* **Work item**
Only an exact retyping of all the entries counts as an answer.

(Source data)
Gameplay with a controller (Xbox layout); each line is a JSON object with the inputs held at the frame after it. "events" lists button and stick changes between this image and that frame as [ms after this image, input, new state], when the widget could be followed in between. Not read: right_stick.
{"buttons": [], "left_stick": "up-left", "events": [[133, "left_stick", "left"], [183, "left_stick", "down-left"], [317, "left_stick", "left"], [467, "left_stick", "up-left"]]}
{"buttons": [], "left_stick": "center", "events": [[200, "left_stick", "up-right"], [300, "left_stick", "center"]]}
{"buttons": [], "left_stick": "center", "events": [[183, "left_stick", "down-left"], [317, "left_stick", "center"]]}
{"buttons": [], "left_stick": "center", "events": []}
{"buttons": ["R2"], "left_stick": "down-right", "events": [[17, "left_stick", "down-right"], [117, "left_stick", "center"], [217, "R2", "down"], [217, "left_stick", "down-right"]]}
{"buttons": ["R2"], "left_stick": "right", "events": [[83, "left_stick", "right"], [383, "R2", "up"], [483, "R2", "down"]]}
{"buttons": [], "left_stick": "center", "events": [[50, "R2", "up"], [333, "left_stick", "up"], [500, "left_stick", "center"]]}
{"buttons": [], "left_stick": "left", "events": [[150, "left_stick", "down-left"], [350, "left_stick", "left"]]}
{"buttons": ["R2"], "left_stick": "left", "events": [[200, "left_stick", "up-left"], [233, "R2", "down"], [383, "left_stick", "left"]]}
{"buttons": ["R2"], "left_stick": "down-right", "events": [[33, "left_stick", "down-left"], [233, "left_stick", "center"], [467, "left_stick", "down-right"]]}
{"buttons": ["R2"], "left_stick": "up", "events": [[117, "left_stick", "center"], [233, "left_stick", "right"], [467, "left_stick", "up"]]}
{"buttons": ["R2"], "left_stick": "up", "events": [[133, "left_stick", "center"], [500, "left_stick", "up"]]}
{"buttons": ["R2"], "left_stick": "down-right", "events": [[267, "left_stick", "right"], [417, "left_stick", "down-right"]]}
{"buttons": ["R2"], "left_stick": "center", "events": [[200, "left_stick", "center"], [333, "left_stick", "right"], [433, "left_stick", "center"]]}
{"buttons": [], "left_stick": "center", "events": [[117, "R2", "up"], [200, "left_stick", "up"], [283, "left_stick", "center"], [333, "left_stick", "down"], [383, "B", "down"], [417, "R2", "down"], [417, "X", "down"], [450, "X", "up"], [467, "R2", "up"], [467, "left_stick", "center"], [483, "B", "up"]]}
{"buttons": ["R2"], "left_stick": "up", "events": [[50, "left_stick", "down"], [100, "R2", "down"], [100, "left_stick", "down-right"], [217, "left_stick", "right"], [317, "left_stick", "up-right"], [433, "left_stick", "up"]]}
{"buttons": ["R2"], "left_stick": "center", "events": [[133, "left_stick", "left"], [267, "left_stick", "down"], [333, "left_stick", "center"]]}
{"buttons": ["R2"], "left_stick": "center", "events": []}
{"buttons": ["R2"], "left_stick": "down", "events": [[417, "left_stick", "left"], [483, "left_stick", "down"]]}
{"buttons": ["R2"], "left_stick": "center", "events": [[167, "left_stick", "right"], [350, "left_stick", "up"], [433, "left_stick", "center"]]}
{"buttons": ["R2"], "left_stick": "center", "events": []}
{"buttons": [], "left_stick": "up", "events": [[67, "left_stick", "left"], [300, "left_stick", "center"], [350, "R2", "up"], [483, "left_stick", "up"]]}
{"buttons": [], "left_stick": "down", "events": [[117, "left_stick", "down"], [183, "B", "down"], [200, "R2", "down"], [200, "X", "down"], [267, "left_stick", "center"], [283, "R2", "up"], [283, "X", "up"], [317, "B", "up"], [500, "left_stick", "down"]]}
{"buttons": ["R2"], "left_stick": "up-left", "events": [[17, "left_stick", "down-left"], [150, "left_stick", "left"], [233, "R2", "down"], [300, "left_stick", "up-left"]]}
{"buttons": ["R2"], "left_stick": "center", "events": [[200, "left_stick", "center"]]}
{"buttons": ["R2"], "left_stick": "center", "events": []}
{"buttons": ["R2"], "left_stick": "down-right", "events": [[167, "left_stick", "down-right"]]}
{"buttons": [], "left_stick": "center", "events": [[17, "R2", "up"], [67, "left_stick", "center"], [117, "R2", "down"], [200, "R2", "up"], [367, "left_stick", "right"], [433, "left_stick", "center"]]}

* **Worked solution**
Gameplay with a controller (Xbox layout); each line is a JSON object with the inputs held at the frame after it. "events" lists button and stick changes between this image and that frame as [ms after this image, input, new state], when the widget could be followed in between. Not read: right_stick.
{"buttons": [], "left_stick": "up-left", "events": [[133, "left_stick", "left"], [183, "left_stick", "down-left"], [317, "left_stick", "left"], [467, "left_stick", "up-left"]]}
{"buttons": [], "left_stick": "center", "events": [[200, "left_stick", "up-right"], [300, "left_stick", "center"]]}
{"buttons": [], "left_stick": "center", "events": [[183, "left_stick", "down-left"], [317, "left_stick", "center"]]}
{"buttons": [], "left_stick": "center", "events": []}
{"buttons": ["R2"], "left_stick": "down-right", "events": [[17, "left_stick", "down-right"], [117, "left_stick", "center"], [217, "R2", "down"], [217, "left_stick", "down-right"]]}
{"buttons": ["R2"], "left_stick": "right", "events": [[83, "left_stick", "right"], [383, "R2", "up"], [483, "R2", "down"]]}
{"buttons": [], "left_stick": "center", "events": [[50, "R2", "up"], [333, "left_stick", "up"], [500, "left_stick", "center"]]}
{"buttons": [], "left_stick": "left", "events": [[150, "left_stick", "down-left"], [350, "left_stick", "left"]]}
{"buttons": ["R2"], "left_stick": "left", "events": [[200, "left_stick", "up-left"], [233, "R2", "down"], [383, "left_stick", "left"]]}
{"buttons": ["R2"], "left_stick": "down-right", "events": [[33, "left_stick", "down-left"], [233, "left_stick", "center"], [467, "left_stick", "down-right"]]}
{"buttons": ["R2"], "left_stick": "up", "events": [[117, "left_stick", "center"], [233, "left_stick", "right"], [467, "left_stick", "up"]]}
{"buttons": ["R2"], "left_stick": "up", "events": [[133, "left_stick", "center"], [500, "left_stick", "up"]]}
{"buttons": ["R2"], "left_stick": "down-right", "events": [[267, "left_stick", "right"], [417, "left_stick", "down-right"]]}
{"buttons": ["R2"], "left_stick": "center", "events": [[200, "left_stick", "center"], [333, "left_stick", "right"], [433, "left_stick", "center"]]}
{"buttons": [], "left_stick": "center", "events": [[117, "R2", "up"], [200, "left_stick", "up"], [283, "left_stick", "center"], [333, "left_stick", "down"], [383, "B", "down"], [417, "R2", "down"], [417, "X", "down"], [450, "X", "up"], [467, "R2", "up"], [467, "left_stick", "center"], [483, "B", "up"]]}
{"buttons": ["R2"], "left_stick": "up", "events": [[50, "left_stick", "down"], [100, "R2", "down"], [100, "left_stick", "down-right"], [217, "left_stick", "right"], [317, "left_stick", "up-right"], [433, "left_stick", "up"]]}
{"buttons": ["R2"], "left_stick": "center", "events": [[133, "left_stick", "left"], [267, "left_stick", "down"], [333, "left_stick", "center"]]}
{"buttons": ["R2"], "left_stick": "center", "events": []}
{"buttons": ["R2"], "left_stick": "down", "events": [[417, "left_stick", "left"], [483, "left_stick", "down"]]}
{"buttons": ["R2"], "left_stick": "center", "events": [[167, "left_stick", "right"], [350, "left_stick", "up"], [433, "left_stick", "center"]]}
{"buttons": ["R2"], "left_stick": "center", "events": []}
{"buttons": [], "left_stick": "up", "events": [[67, "left_stick", "left"], [300, "left_stick", "center"], [350, "R2", "up"], [483, "left_stick", "up"]]}
{"buttons": [], "left_stick": "down", "events": [[117, "left_stick", "down"], [183, "B", "down"], [200, "R2", "down"], [200, "X", "down"], [267, "left_stick", "center"], [283, "R2", "up"], [283, "X", "up"], [317, "B", "up"], [500, "left_stick", "down"]]}
{"buttons": ["R2"], "left_stick": "up-left", "events": [[17, "left_stick", "down-left"], [150, "left_stick", "left"], [233, "R2", "down"], [300, "left_stick", "up-left"]]}
{"buttons": ["R2"], "left_stick": "center", "events": [[200, "left_stick", "center"]]}
{"buttons": ["R2"], "left_stick": "center", "events": []}
{"buttons": ["R2"], "left_stick": "down-right", "events": [[167, "left_stick", "down-right"]]}
{"buttons": [], "left_stick": "center", "events": [[17, "R2", "up"], [67, "left_stick", "center"], [117, "R2", "down"], [200, "R2", "up"], [367, "left_stick", "right"], [433, "left_stick", "center"]]}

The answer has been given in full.